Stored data
----

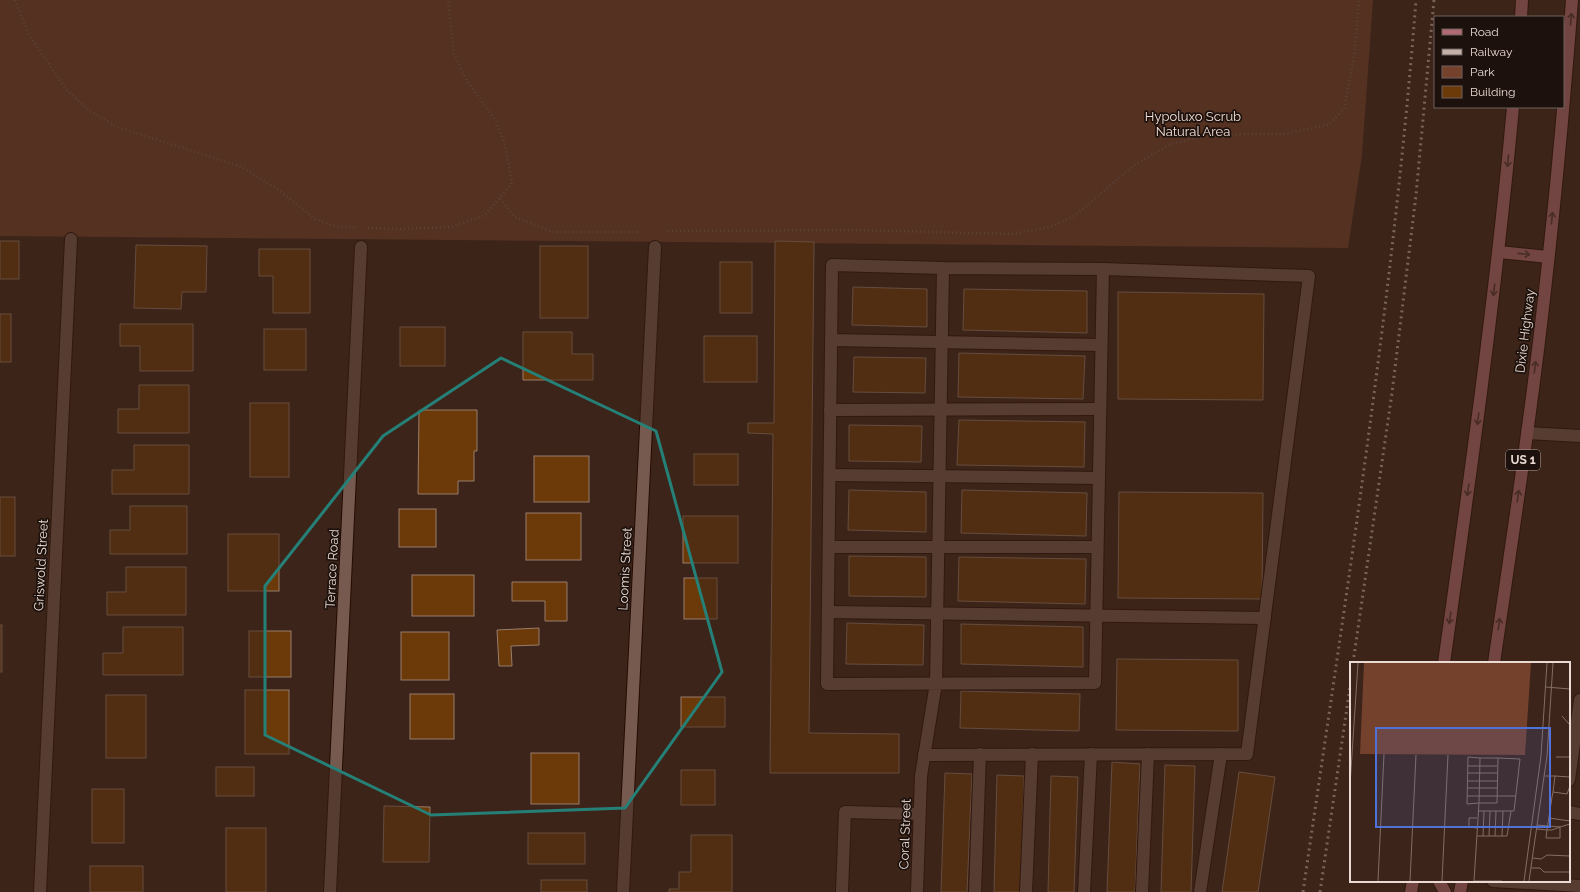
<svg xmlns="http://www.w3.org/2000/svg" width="1580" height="892" viewBox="0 0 1580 892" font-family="Raleway,sans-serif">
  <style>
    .green { fill: #74412d }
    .building { fill: #6c3908; stroke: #977d6b }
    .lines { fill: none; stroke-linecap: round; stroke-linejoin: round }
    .minor-casing { stroke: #230c04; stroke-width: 14 }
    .major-casing { stroke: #230c04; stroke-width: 14 }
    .path { stroke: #7d675e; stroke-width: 2.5; stroke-dasharray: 1 3; stroke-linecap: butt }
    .minor { stroke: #775a4f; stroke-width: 12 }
    .major { stroke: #b36b73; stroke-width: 12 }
    .rail { stroke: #c3b1a9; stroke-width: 3; stroke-dasharray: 2 4; stroke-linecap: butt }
    .oneway { stroke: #583535 }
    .marked { fill: none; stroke: #258078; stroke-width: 3; stroke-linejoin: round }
    .labels { text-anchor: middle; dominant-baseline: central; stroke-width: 3.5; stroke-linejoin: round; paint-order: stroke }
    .shield { fill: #1c110c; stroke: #ad9e97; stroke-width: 1 }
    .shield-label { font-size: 12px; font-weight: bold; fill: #ebdad3 }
    .park-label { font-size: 13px; fill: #f2ded6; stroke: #1c110c }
    .street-label { font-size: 13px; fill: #ebdad3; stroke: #1c110c }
    .inset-road { fill: none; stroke: #836d64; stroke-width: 1 }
    .view { fill: #5071d7; fill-opacity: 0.15; stroke: #5071d7; stroke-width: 2 }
    .inset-edge { fill: none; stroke: #ebdad3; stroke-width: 2 }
  </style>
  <rect width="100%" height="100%" fill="#3d241a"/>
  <!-- green -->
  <path class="green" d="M0 0H1373L1362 155 1348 248 0 236Z"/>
  <!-- building -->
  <g class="building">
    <rect x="0" y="241" width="19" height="38"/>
    <path d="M775 241 814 242 809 733 899 734V773H770L773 434 748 433V423H774Z"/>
    <path d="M136 245 207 246 206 292H182L181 309 134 308Z"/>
    <rect x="540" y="246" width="48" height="72"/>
    <path d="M259 249H310V313H273V276H259Z"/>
    <rect x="720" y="262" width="32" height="51"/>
    <path d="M853 287 927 289V327L852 325Z"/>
    <path d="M964 289 1087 291V333L963 330Z"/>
    <path d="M1118 292 1264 294 1263 400 1118 399Z"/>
    <rect x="0" y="314" width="11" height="48"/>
    <path d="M120 324H193V371H140V346H120Z"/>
    <rect x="400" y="327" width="45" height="39"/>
    <rect x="264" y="329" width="42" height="41"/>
    <path d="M523 332H572V354H593V380H523Z"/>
    <rect x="704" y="336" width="53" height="46"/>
    <path d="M959 353 1085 356 1083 399 958 397Z"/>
    <path d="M854 357 926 358 925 393 853 392Z"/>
    <path d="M139 385H189V433H118V409H139Z"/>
    <rect x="250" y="403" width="39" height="74"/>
    <path d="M419 410H477V451H474V481H458V494H418Z"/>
    <path d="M959 420 1085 422 1084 467 957 465Z"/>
    <path d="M849 425 922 426 921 462 849 461Z"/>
    <path d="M134 445H189V494H112V470H134Z"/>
    <rect x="694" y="454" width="44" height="31"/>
    <rect x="534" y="456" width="55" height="46"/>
    <path d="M849 490 926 492V532L848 530Z"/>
    <path d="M962 490 1087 493 1086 536 961 533Z"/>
    <path d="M1119 492 1263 493 1262 599 1118 598Z"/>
    <rect x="0" y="497" width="15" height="59"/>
    <path d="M130 506H187V554H110V530H130Z"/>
    <rect x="399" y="509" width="37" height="38"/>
    <rect x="526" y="513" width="55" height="47"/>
    <rect x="683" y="516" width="55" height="47"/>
    <rect x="228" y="534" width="51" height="57"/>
    <path d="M849 556 926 557V597L849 596Z"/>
    <path d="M959 557 1086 559 1085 604 958 601Z"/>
    <path d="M126 567H186V615H107V592H126Z"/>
    <rect x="412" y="575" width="62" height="41"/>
    <rect x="684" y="578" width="33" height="41"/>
    <path d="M512 582H567V621H545V601H512Z"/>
    <path d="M847 623 924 625 923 665 846 664Z"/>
    <path d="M961 624 1083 627V667L961 664Z"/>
    <rect x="0" y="625" width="2" height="47"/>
    <path d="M123 627H183V675H103V653H123Z"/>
    <path d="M539 628V645L511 646 512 666H499L497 630Z"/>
    <rect x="249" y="631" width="42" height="46"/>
    <rect x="401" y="632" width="48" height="48"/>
    <path d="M1117 659 1238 660V731L1116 730Z"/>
    <rect x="245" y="690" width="44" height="64"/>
    <path d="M961 691 1080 694 1079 731 960 728Z"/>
    <rect x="410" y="694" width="44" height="45"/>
    <rect x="106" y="695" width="40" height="63"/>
    <rect x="681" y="697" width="44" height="30"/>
    <rect x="531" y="753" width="48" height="51"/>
    <path d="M1112 762 1140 764 1135 892H1107Z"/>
    <path d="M1165 765 1195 766 1191 892H1161Z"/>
    <rect x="216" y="767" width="38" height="29"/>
    <rect x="681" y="770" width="34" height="35"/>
    <path d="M1239 772 1275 777 1258 892H1222Z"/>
    <path d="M945 773 972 774 967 892H941Z"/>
    <path d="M997 775 1024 776 1021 892H994Z"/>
    <path d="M1051 776 1078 777 1074 892H1048Z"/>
    <rect x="92" y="789" width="32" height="54"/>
    <path d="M384 806 430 807 429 862H383Z"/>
    <rect x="226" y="828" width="40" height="64"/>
    <rect x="528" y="833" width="57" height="31"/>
    <path d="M691 835H732V892H669V889H679V872H691Z"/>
    <rect x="90" y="866" width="53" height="26"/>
    <rect x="541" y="880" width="46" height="12"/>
  </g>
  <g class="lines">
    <!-- minor casing -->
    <g class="minor-casing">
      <g id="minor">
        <path d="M831 340 1101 345"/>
        <path d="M830 410 1100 409"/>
        <path d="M1527 433 1580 436"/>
        <path d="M830 475 1099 478"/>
        <path d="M829 547H1097"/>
        <path d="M828 612 1265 618"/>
        <path d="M924 755 1247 754 1309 276 1103 269"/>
        <path d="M1569 780 1580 700"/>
        <path d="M1569 812 1580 814"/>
        <path d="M1493 881 1580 886"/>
        <path d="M40 892 71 239"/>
        <path d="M330 892 361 247"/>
        <path d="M623 892 655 247"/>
        <path d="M842 892 845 812 919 814"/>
        <path d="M917 892 921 776 936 683 943 268 832 265 827 684 1095 683 1103 269 943 268"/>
        <path d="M975 892 980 754"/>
        <path d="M1026 892 1032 754"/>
        <path d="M1084 892 1091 754"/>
        <path d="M1142 892 1148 754"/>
        <path d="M1200 892 1221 754"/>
      </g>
    </g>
    <!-- major casing -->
    <g class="major-casing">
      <g id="major">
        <path d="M1521 17 1522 0"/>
        <path d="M1499 252 1548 257"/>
        <path d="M1444 663C1470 478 1496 293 1513 107"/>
        <path d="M1494 663C1505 587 1517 510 1527 434 1547 290 1561 145 1572 0"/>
        <path d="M1439 881 1445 892"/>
        <path d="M1411 892 1413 881"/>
        <path d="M1460 892 1462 881"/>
      </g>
    </g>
    <!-- path -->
    <g class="path">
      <path d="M15 0 29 35 66 89 88 110 117 127 242 167 280 191 315 219 337 227H355"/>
      <path d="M500 199 515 217 552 232H641"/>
      <path d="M368 228 399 229 451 227 485 215 512 183 505 145 496 121 467 81 454 54 448 0"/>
      <path d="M668 231 853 230 1011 234 1050 227 1074 216 1137 163 1171 144 1206 136 1244 134H1284L1328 125 1344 109 1354 57 1359 0"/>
    </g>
    <!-- minor -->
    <use href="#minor" class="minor"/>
    <!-- major -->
    <use href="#major" class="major"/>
    <!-- rail -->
    <g class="rail">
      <path d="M1353 663 1392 393 1416 195 1434 0"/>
      <path d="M1303 892C1346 595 1393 299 1416 0"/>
      <path d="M1320 892 1351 680"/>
    </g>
  </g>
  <!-- one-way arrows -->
  <defs><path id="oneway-shaft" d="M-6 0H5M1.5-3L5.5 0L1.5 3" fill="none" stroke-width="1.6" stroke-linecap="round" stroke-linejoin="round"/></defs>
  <g class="oneway">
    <use href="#oneway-shaft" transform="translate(1571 19) rotate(-85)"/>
    <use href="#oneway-shaft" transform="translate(1508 161) rotate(95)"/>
    <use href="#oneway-shaft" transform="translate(1552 218) rotate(-84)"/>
    <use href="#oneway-shaft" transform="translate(1524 254) rotate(6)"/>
    <use href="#oneway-shaft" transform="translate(1494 290) rotate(97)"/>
    <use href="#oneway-shaft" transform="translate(1535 367) rotate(-83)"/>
    <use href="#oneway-shaft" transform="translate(1478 419) rotate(97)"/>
    <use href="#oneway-shaft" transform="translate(1468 490) rotate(98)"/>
    <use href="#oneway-shaft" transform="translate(1518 496) rotate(-82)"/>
    <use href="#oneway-shaft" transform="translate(1450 618) rotate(98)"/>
    <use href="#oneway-shaft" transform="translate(1499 624) rotate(-82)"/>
  </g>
  <!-- marked area -->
  <path d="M0 0H1580V892H0ZM501 358 656 431 722 672 625 808 431 815 265 735V586L383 436Z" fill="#3d241a" fill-opacity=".55" fill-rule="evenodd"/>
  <path class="marked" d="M501 358 656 431 722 672 625 808 431 815 265 735V586L383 436Z"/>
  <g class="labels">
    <!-- shield labels -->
    <rect class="shield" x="1506" y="450" width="34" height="20" rx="3"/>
    <g class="shield-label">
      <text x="1523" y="460">US 1</text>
    </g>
    <!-- park labels -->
    <g class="park-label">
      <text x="1193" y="116">Hypoluxo Scrub<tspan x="1193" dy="15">Natural Area</tspan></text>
    </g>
    <!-- street labels -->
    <g class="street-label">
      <text transform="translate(1525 331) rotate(-83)">Dixie Highway</text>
      <text transform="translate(41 565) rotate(-87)">Griswold Street</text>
      <text transform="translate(332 569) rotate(-87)">Terrace Road</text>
      <text transform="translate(625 569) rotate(-87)">Loomis Street</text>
      <text transform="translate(905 834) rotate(-88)">Coral Street</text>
    </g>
  </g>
  <!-- overview -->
  <g transform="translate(1350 662)">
    <rect width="220" height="220" fill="#3d241a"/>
    <path d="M14 1H181L175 93 10 92Z" fill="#74412d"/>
    <path class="inset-road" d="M196 25 220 27M212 54 220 63M206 95H220M118 104H147M118 111H147M195 114H205L203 130 217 132 220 124M205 114 220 115M117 119H147M0 123 8 1M117 126H147M117 134H166M128 149H164L170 97 148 96M199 156 220 159M187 163 210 165 220 162M127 166 119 165V156H127M187 167 197 168H202L210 165V176H196L197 168 202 135 203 130M127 174H157L161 149M133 174 134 149M139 174 140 149M145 174 146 149M152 174 153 149M183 196 191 197 197 193 220 194M181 206H190L194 210H220M28 219 34 92M60 219 66 93M92 219 98 93M124 219 129 141 130 96 118 95 117 142 129 141H147L148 96H130M124 219H152M174 219 191 94 197 1M179 219 197 94 203 1"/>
    <path class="view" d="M26 66H200V165H26Z"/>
    <rect width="220" height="220" class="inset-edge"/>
  </g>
  <!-- legend -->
  <rect x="1434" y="16" width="130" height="92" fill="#1c110c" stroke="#6f615c"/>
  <rect x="1442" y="29" width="20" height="6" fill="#b36b73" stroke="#6f615c"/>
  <text x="1470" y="36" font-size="12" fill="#ebdad3">Road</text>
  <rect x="1442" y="49" width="20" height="6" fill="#c3b1a9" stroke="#6f615c"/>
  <text x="1470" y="56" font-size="12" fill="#ebdad3">Railway</text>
  <rect x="1442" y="66" width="20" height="12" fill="#74412d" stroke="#6f615c"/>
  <text x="1470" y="76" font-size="12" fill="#ebdad3">Park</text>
  <rect x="1442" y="86" width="20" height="12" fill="#6c3908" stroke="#6f615c"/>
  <text x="1470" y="96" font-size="12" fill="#ebdad3">Building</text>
</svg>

----

* [WORK REQUIRED] Scan the data above and copy every line with "lines" in it.

* [RESPONSE FOR THIS EXERCISE]
    .lines { fill: none; stroke-linecap: round; stroke-linejoin: round }
  <g class="lines">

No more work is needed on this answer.